That case will make your components run pretty hot and the the wood used for a novelty mass-produced case will likely be low quality

  Best to go with a basic black HTPC case that will fit in with the rest of your A/V components if you're going to leave it out in the open but don't want to show what's inside.


We love pics


----------



## insane 360 (Mar 29, 2012)

alright, so first part of the update, getting better heatsink and start cleaning...

so i've got a Ultra carbon vga cooler, 5 heatpipe and dual 100mm fans...not had time to test a lot, but idle temps with the stocker (no fan control) was 60'ish C...then using Trixx i got it 75% fan and it would run around 50'ish....with the new cooler on it is running 36* C!  and thats not turning up the fan at all (i think its around 30-40%)   plus now i got the ram being cooled!













alright next was getting a better cpu heatsink.  got the cooler master 212 plus.  right now just using one fan (stock 120mm came with it) and its very nice.  was idling at 26-29*C and now its solid at 20*C...before i had a 80MM fan on the stock amd heatsink and just running it at 5v.  so it would heat up very fast...we'll see how this new one gets on once i have the time to test it tonight/this weekend.  

also found out there is a beta bios out for my old board that is supposed to fix some issues with ACC and a few other voltage settings in bios, so i'm trying it out tonight as well

so, next up is to swap out my loud ass samsung hard drive for a quiet WD that i have, (got 3 of them) and arrange them so they aren't up front...also need to install windows 7 64bit on there (been wanting a fresh install for a while and right now i'm using 32bit)

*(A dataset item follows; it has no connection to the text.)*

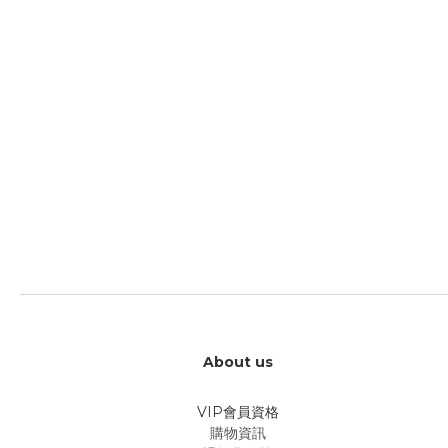
About us
VIP會員資格
購物資訊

after that, moving the shelf around, adding a front fan again for another air mover, get speedfan or something to slow down the rear 80mm fan to make it quiet, its the only thing thats making the pc loud.  then i'm going to level out my cabinet...will take a pic of the whole thing this weekend, been a crazy month


----------



## brandonwh64 (Mar 29, 2012)

Looking good but I would watch out with that HDD cause one wrong turn and it can fall over killing the drive easily


----------



## insane 360 (Mar 30, 2012)

yah thats why the plan is to fix that "laziness" this weekend  

will be coming up with something


----------